Las naciones democráticas libran desde hace años una fiera batalla contra los intentos de 57 países islámicos de imponerle a las Naciones Unidas una resolución para convertir en delito de difamación o blasfemia toda referencia o actitud que consideren ofensiva al Islam o a Mahoma. Con ello se pretendía validar las sentencias condenatorias impuestas en muchos países musulmanes contra ciudadanos acusados de difamar a la religión, como fue el caso de la cristiana paquistaní, Asia Bibi, condenada en el 2010 a muerte por ofender al profeta.

En aquel año, una mujer iraní estaba condenada a morir flagelada por adulterio, considerado un delito por el Islam, a pesar del repudio internacional y los reclamos de clemencia que los líderes de la Unión Europea, Estados Unidos, Canadá y el papa elevaron al gobierno de Teherán. Se recuerda el suplicio a que fue sometido el escritor inglés de origen indio, Salman Rushdie, condenado años atrás por el líder de la revolución iraní, ayatolá Jomeini, por la novela “Versos satánicos”, en la que se hacen algunas observaciones al Corán. Y las reacciones entonces de extrema violencia en casi todo el mundo musulmán por las viñetas publicadas por un diario danés sobre Mahoma, en una de las muestras más fanáticas e irracionales de intolerancia religiosa de los últimos años a nivel mundial.

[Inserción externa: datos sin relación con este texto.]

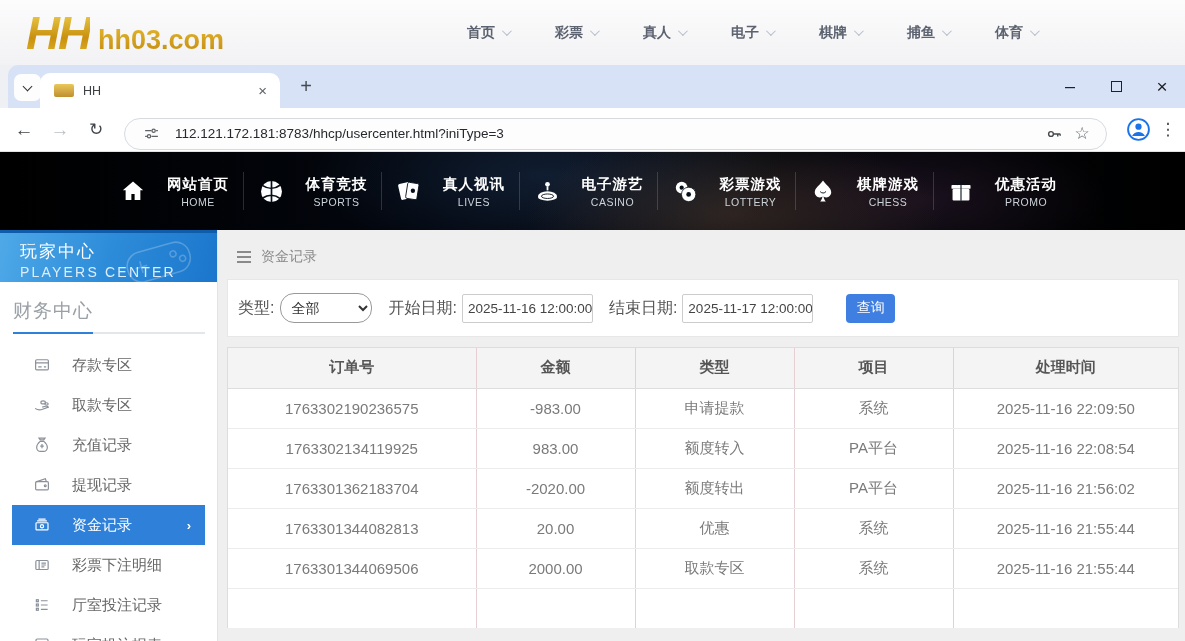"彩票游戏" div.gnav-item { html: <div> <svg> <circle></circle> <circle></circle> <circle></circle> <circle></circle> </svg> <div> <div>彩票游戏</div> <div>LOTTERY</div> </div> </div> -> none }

La oposición a este intento de la llamada Conferencia Islámica fue enfrentada en el mundo occidental a mediados de la década pasada como una amenaza a la libertad de expresión, fundamento básico de la democracia, esfuerzo al que se unieron numerosas instituciones multilaterales y ONG de naciones en las que la libertad religiosa goza de todas las garantías. Muy recientemente, el mundo ha visto horrorizado otras muestras de esa intolerancia con la matanza de periodistas en Francia y la de otros ciudadanos en Dinamarca, Alemania, Turquía y otros países.